Source: www.guardian.co.uk/business/2009/jan/26/road-ruin-recession-individuals-economy


Reply by JanelWI on 2/24/13 1:55pm
Msg #457482

Re: Mazulo wasn't alone...

Stoli:

Good info, and between each one the lines....someone profited and bent the ears of those who make these policy decisions for one self serving reason after another. Of course he was not alone. The problem is far bigger and more systemic than people realize. This is just one small picture.

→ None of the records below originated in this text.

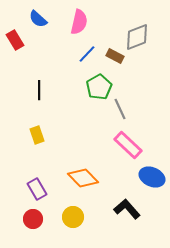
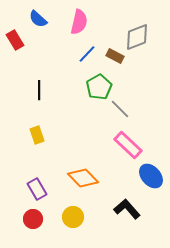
gray line: rotated 20 degrees counterclockwise
blue ellipse: moved 1 px left, 1 px up; rotated 25 degrees clockwise
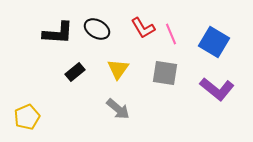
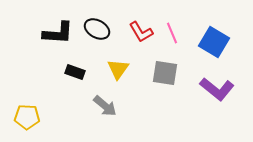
red L-shape: moved 2 px left, 4 px down
pink line: moved 1 px right, 1 px up
black rectangle: rotated 60 degrees clockwise
gray arrow: moved 13 px left, 3 px up
yellow pentagon: rotated 25 degrees clockwise
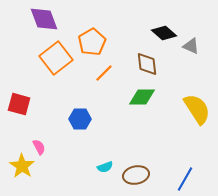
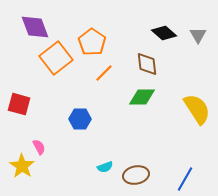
purple diamond: moved 9 px left, 8 px down
orange pentagon: rotated 8 degrees counterclockwise
gray triangle: moved 7 px right, 11 px up; rotated 36 degrees clockwise
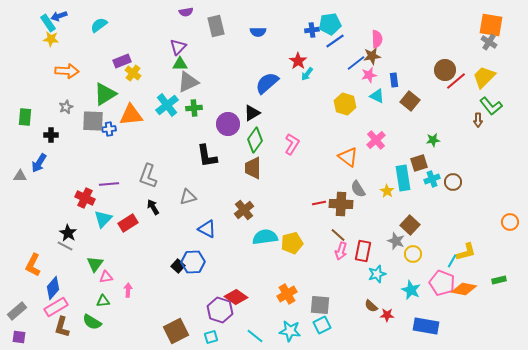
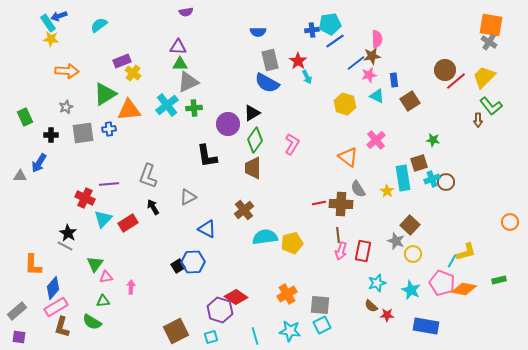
gray rectangle at (216, 26): moved 54 px right, 34 px down
purple triangle at (178, 47): rotated 48 degrees clockwise
cyan arrow at (307, 74): moved 3 px down; rotated 64 degrees counterclockwise
blue semicircle at (267, 83): rotated 110 degrees counterclockwise
brown square at (410, 101): rotated 18 degrees clockwise
orange triangle at (131, 115): moved 2 px left, 5 px up
green rectangle at (25, 117): rotated 30 degrees counterclockwise
gray square at (93, 121): moved 10 px left, 12 px down; rotated 10 degrees counterclockwise
green star at (433, 140): rotated 16 degrees clockwise
brown circle at (453, 182): moved 7 px left
gray triangle at (188, 197): rotated 12 degrees counterclockwise
brown line at (338, 235): rotated 42 degrees clockwise
orange L-shape at (33, 265): rotated 25 degrees counterclockwise
black square at (178, 266): rotated 16 degrees clockwise
cyan star at (377, 274): moved 9 px down
pink arrow at (128, 290): moved 3 px right, 3 px up
cyan line at (255, 336): rotated 36 degrees clockwise
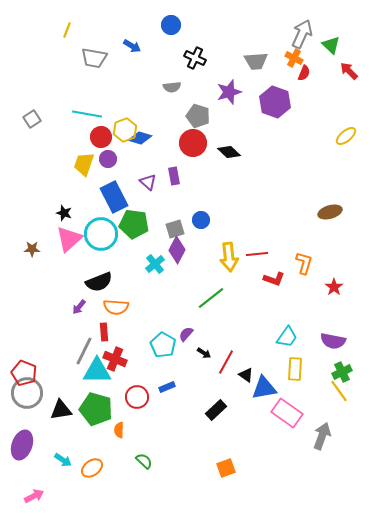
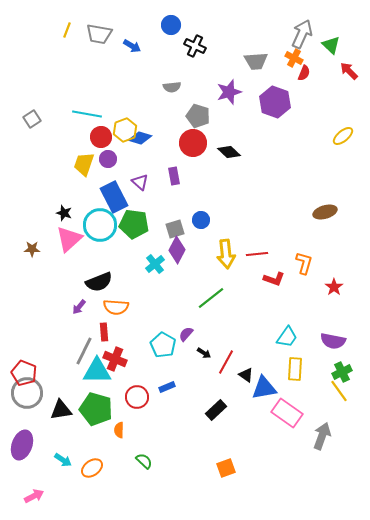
gray trapezoid at (94, 58): moved 5 px right, 24 px up
black cross at (195, 58): moved 12 px up
yellow ellipse at (346, 136): moved 3 px left
purple triangle at (148, 182): moved 8 px left
brown ellipse at (330, 212): moved 5 px left
cyan circle at (101, 234): moved 1 px left, 9 px up
yellow arrow at (229, 257): moved 3 px left, 3 px up
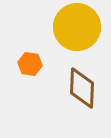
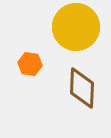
yellow circle: moved 1 px left
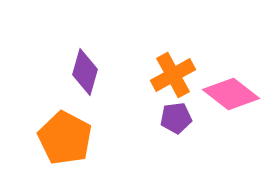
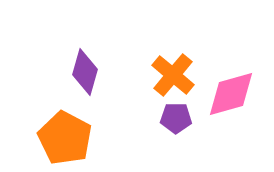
orange cross: rotated 21 degrees counterclockwise
pink diamond: rotated 54 degrees counterclockwise
purple pentagon: rotated 8 degrees clockwise
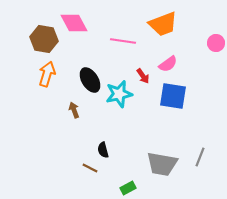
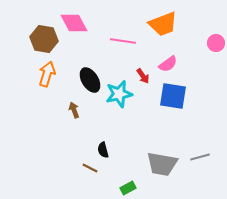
gray line: rotated 54 degrees clockwise
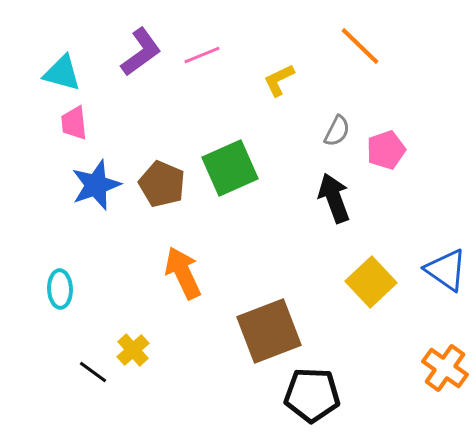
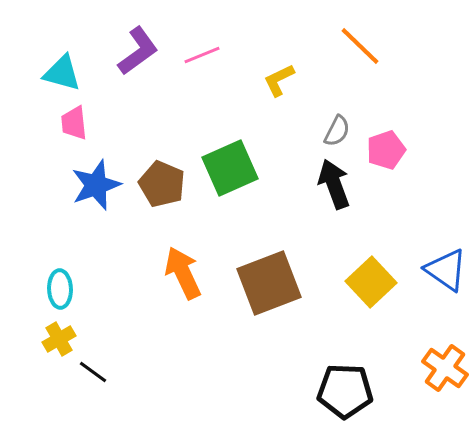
purple L-shape: moved 3 px left, 1 px up
black arrow: moved 14 px up
brown square: moved 48 px up
yellow cross: moved 74 px left, 11 px up; rotated 12 degrees clockwise
black pentagon: moved 33 px right, 4 px up
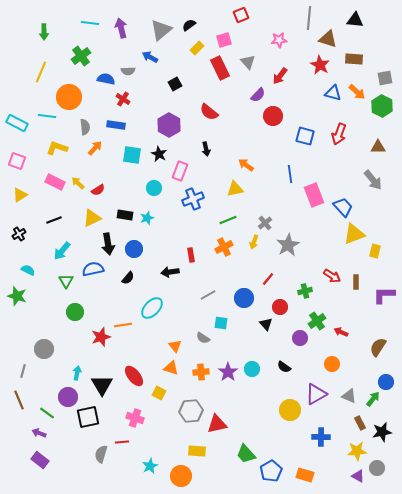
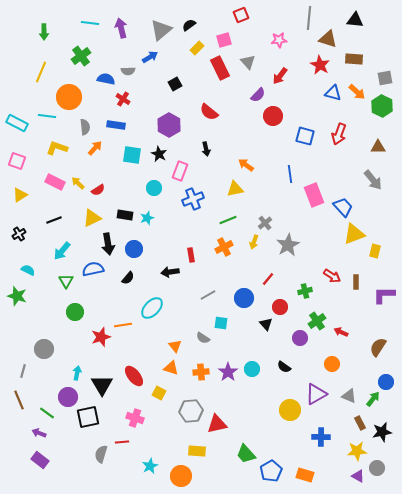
blue arrow at (150, 57): rotated 119 degrees clockwise
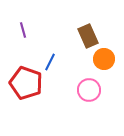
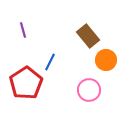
brown rectangle: rotated 15 degrees counterclockwise
orange circle: moved 2 px right, 1 px down
red pentagon: rotated 20 degrees clockwise
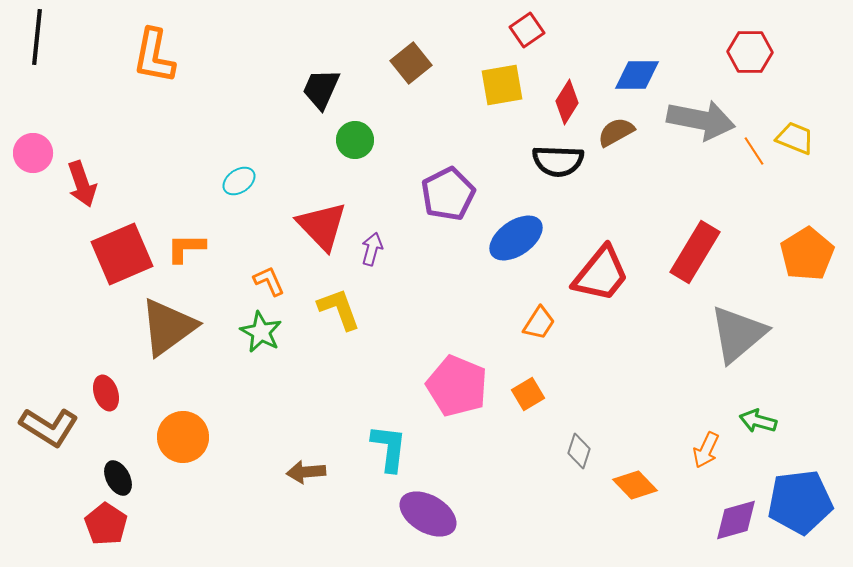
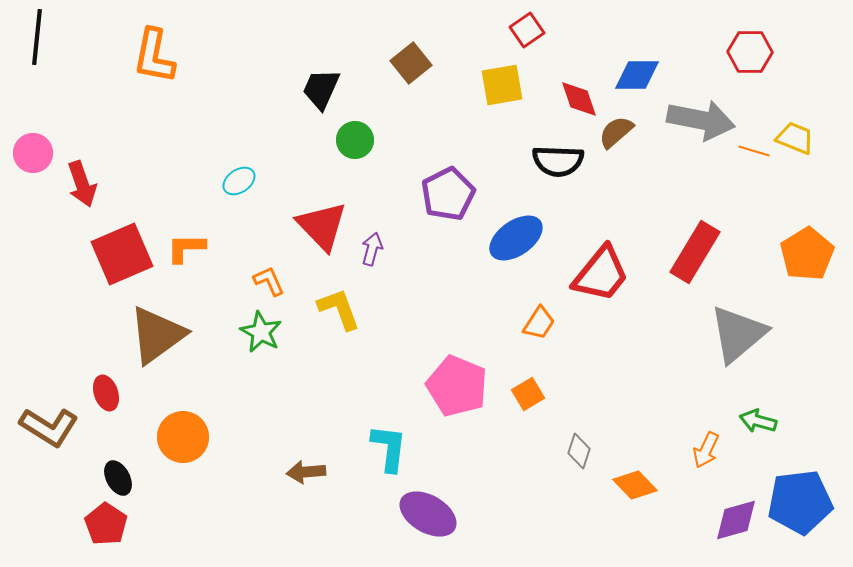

There are no other words for it beyond, unbridled greed. We will have yet another cycle of this very activity, americans will forget as one crisis hits after another and these very self serving people like Mazulo will profit yet again with no real retribution. It is the status quo as I said before. Keep people divided and suffering and you can make them do or believe whatever you want. Or, make people believe absurdities and watch them commit atrocities. This is what we are seeing and it is nothing new. There will always be some narcissistic, ego maniacal, sociopathic nightmare that thinks he or she has a better mouse trap than the one before. It is up to people to stay informed and not get lazy and complacent. This will always be a balance because people are capable of such great achievement and also the greatest and most grotesque acts of evil.

Stoli is right, human beings do this to themselves, but human beings can also choose differently. The power people place on money is greater than the power they give themselves to change. That is unfortunate.

Human beings have become intoxicated and distracted with possessions and things, and more superficial crap than I can possibly list as if those are what define our worth in this society. Please don't all the dead people call me at once, but I really want to know if they arrived at the pearly gates with all their possessions and their favorite reality show or movie still available on demand!

It's just not as easy to walk the narrow road as it is to widen it to justify our every want and desire before we have even thought about our actions or acquired the proper discipline it takes to maintain it. We all do this on large and small scales. It is human nature, but on this level as posted here by Stoli, and once it has gone this far, it makes it that much harder to put out the fire. It will take work, sacrifice, honest self examination and the help of all, even those with no skin in the game to turn around this run away train. And even then, people will still be vulnerable to the same cycle if they don't choose to change the core behavior that created it in the first place.